SPOX: Gleich im vierten Spiel gegen Riverside erzielten Sie 32 Punkte und sorgten für einen starken ersten Eindruck in der NCAA. Der beste College-Tag Ihres Lebens?

Heckmann: (lacht) Fast. Ich denke, es war der zweitbeste. Noch etwas mehr bedeutet mir der Sieg gegen Syracuse, die wir in meinem dritten Jahr auswärts in New York geschlagen haben. Das war der Wahnsinn! Die Nummer eins des Landes, ungeschlagen - und wir gewinnen das Ding in der Verlängerung vor 26.000 Zuschauern. Ich bekomme heute noch Gänsehaut, wenn ich daran denke. Aber das Spiel gegen Riverside war ebenfalls großartig.
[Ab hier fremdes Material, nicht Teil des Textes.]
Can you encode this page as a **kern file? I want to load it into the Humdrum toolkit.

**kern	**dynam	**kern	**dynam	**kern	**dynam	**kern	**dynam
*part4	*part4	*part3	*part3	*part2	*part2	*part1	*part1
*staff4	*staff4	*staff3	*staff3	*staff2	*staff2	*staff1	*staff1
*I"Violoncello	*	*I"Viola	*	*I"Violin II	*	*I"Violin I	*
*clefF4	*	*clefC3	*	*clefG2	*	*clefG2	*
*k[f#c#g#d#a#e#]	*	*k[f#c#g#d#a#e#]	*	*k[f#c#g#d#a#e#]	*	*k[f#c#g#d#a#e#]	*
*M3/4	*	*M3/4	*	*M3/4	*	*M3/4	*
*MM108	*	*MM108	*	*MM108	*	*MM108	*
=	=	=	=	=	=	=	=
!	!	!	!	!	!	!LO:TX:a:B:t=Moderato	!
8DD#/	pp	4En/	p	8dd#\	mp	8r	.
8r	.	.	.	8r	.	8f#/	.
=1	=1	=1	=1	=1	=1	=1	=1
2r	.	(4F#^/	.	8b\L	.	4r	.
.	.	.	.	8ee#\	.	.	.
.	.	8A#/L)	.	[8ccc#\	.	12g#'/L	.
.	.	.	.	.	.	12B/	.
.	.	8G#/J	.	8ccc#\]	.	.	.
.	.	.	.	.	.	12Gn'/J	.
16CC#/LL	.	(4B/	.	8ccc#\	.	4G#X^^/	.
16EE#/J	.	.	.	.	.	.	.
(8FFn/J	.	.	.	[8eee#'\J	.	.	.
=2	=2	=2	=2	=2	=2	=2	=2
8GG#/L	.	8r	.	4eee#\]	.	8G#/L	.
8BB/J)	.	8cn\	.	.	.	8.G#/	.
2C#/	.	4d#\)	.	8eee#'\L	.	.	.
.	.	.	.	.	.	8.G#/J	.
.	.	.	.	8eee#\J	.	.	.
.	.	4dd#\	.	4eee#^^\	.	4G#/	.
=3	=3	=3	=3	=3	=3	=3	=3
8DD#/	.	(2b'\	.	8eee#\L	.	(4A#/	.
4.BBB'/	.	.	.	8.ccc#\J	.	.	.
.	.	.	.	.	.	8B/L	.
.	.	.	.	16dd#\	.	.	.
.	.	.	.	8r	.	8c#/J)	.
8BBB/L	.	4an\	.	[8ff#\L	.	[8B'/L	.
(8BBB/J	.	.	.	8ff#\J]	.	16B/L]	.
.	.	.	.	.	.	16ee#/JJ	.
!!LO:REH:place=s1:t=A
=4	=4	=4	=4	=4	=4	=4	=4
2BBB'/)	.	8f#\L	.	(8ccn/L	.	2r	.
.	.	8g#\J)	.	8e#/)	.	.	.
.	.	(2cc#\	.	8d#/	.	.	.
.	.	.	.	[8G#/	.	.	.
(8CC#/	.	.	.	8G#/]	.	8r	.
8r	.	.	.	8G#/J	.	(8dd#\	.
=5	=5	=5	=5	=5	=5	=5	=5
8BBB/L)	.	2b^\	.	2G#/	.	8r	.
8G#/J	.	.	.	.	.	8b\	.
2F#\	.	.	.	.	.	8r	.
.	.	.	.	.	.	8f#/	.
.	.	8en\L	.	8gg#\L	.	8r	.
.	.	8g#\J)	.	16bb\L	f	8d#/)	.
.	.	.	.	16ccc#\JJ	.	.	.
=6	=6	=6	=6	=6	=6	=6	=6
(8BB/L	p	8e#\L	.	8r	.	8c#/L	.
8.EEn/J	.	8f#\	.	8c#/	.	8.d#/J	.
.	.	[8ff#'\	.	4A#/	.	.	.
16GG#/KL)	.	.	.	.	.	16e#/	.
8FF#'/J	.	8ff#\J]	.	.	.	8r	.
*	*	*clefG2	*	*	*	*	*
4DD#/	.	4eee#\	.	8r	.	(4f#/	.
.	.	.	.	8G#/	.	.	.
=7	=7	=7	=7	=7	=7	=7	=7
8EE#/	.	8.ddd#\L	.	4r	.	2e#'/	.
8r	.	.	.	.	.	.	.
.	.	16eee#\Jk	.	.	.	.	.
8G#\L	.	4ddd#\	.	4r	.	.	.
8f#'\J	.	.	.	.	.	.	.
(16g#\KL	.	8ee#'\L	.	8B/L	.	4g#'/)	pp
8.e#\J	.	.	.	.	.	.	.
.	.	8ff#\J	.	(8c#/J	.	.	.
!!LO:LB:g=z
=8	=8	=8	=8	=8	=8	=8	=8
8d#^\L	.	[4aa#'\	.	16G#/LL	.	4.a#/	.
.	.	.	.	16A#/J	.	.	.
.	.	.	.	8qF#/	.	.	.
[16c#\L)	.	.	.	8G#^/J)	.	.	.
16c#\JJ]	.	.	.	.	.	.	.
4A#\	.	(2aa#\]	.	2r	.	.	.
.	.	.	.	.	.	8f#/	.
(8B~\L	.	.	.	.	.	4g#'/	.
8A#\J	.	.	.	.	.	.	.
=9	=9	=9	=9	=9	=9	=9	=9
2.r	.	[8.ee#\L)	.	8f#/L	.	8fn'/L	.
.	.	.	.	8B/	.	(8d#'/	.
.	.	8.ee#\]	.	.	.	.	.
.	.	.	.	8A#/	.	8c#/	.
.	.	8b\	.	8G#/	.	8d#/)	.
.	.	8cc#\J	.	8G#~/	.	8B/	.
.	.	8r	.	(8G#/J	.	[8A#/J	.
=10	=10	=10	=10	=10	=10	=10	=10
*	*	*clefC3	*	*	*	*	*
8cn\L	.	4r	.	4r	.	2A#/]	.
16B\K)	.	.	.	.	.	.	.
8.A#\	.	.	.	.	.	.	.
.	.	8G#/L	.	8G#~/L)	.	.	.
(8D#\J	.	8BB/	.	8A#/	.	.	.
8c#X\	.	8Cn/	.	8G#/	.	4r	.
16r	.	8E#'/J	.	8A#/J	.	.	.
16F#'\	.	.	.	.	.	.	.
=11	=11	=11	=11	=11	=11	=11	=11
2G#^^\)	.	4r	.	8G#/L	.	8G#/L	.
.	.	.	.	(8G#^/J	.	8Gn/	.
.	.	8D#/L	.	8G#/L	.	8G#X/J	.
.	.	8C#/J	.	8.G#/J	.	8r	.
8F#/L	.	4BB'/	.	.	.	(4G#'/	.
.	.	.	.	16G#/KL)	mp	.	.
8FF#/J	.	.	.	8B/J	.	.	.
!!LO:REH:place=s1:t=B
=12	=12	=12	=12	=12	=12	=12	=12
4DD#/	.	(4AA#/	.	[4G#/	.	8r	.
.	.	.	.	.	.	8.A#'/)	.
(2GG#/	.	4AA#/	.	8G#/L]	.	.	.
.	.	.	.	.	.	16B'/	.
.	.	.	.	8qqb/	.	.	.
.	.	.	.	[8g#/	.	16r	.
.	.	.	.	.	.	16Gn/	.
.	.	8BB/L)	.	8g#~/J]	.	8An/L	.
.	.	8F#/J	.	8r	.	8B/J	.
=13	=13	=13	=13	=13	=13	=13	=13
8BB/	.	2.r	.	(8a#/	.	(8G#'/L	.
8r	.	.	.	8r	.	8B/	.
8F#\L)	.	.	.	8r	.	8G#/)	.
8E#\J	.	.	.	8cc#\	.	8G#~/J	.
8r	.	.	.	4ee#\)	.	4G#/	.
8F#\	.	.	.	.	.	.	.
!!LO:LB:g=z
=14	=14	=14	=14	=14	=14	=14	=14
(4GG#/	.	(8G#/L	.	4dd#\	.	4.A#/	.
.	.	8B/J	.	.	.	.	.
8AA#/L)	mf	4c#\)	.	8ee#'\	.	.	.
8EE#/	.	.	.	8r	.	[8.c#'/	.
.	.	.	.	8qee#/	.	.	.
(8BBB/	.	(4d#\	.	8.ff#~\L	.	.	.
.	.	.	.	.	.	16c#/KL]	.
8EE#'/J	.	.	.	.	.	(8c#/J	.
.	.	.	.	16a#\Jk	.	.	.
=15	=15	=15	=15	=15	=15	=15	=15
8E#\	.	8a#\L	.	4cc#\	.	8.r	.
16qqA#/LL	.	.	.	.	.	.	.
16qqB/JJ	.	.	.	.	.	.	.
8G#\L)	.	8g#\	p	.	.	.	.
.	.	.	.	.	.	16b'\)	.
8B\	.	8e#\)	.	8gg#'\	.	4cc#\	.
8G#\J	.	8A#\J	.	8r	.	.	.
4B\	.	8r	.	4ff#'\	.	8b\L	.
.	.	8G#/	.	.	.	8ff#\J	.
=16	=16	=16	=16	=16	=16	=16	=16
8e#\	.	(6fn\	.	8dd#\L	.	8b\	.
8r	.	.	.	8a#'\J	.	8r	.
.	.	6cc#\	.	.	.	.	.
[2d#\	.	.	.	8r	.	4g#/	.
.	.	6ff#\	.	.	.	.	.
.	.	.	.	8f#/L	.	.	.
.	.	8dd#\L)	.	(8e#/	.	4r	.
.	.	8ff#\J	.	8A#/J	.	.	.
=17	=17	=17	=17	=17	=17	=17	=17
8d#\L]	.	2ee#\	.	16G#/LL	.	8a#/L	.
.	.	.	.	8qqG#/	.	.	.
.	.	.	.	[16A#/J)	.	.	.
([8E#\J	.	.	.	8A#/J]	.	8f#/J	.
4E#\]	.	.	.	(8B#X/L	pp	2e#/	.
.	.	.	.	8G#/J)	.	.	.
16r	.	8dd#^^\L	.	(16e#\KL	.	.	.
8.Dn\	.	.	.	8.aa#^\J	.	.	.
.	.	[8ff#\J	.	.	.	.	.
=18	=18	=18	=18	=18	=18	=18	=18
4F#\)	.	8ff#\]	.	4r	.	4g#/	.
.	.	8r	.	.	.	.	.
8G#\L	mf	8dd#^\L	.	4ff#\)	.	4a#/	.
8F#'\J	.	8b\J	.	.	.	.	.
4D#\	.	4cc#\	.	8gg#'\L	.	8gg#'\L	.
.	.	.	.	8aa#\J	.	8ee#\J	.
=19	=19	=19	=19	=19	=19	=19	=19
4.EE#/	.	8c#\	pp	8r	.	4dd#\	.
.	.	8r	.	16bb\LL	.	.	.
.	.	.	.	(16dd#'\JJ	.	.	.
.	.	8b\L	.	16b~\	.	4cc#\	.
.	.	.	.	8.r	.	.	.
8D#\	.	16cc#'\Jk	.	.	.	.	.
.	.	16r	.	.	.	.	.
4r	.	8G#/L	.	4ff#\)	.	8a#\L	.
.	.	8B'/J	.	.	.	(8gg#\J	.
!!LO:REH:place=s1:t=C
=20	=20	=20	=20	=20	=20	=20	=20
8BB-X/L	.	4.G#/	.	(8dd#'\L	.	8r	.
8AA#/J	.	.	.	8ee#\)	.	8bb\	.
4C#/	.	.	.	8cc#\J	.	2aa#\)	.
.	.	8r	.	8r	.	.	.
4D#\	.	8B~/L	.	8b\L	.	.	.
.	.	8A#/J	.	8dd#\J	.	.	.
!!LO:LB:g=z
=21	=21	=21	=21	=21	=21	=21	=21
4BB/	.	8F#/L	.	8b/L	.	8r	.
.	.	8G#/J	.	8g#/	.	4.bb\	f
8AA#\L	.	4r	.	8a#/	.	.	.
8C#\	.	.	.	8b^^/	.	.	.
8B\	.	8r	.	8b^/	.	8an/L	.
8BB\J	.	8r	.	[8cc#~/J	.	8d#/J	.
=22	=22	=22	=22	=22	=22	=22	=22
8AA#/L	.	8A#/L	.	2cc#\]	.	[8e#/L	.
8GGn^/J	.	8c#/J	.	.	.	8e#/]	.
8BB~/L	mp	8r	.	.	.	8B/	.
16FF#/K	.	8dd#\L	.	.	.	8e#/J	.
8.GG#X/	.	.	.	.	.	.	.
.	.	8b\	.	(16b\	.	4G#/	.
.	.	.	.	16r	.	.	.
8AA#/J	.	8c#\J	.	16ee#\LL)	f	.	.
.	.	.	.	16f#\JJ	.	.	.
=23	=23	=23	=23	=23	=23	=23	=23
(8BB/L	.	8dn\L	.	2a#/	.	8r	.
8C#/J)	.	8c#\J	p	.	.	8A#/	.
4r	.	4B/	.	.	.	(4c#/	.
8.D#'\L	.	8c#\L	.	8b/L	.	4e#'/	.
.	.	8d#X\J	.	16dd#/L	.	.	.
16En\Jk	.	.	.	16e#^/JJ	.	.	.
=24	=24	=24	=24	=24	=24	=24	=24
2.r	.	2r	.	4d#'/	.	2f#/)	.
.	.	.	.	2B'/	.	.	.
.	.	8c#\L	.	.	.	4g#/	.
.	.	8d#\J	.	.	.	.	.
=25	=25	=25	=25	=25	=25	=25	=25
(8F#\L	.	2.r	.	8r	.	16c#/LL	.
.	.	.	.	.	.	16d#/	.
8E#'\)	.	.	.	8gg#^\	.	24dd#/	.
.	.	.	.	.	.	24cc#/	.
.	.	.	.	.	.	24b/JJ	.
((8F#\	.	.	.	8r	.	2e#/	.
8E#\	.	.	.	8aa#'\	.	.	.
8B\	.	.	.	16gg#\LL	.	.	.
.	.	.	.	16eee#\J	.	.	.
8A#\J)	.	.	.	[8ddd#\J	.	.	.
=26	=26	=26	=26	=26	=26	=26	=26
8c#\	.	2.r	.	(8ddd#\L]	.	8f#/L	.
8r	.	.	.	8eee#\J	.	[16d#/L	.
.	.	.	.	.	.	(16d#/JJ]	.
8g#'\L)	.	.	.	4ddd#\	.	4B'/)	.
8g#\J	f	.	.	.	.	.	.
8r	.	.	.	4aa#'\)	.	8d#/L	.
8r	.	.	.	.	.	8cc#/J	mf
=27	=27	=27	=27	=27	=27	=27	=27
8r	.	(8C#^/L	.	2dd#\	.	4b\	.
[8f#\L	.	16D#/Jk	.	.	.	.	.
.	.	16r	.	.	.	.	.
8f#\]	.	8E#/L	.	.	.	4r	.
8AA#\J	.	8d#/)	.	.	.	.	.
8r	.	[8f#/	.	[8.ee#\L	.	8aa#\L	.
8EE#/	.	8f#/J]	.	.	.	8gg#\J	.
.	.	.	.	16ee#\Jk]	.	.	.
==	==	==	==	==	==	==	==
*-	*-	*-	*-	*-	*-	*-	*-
Dadurch sind gleich zu Beginn einige Leute auf mich aufmerksam geworden. Leider ist mir eine solche Leistung nicht noch einmal gelungen.

SPOX: Sie haben am College noch mit einer Shotclock von 35 Sekunden gespielt, vor kurzem wurde sie auf 30 Sekunden reduziert. Im Sinne der Regelangleichung ein guter und notwendiger Schritt?

Heckmann: Definitiv. Ich finde es besser, dass es jetzt weniger Zeit für einen Angriff gibt. 35 Sekunden sind viel zu lang. Früher haben manche Teams das Tempo derart verschleppt und ihre offensiven Systeme erst nach 20 Sekunden begonnen. Da stand man dann in der Defense manchmal eine ganze Weile rum. (lacht) Das war auch für die Zuschauer nicht schön anzusehen. Ich bin sogar dafür, die Shotclock komplett anzupassen. Wer im Profibereich spielen will - egal, ob in der NBA oder in Europa -, der muss sich an 24 Sekunden pro Angriff gewöhnen. Und am besten lernt man das, indem man auch am College nach diesen Regeln spielt. Als Spieler muss man schneller reagieren, schneller in die Systeme reinkommen. Das kann im ersten Profijahr schon eine große Umstellung sein. Und es ist eine Hürde, die man abbauen kann.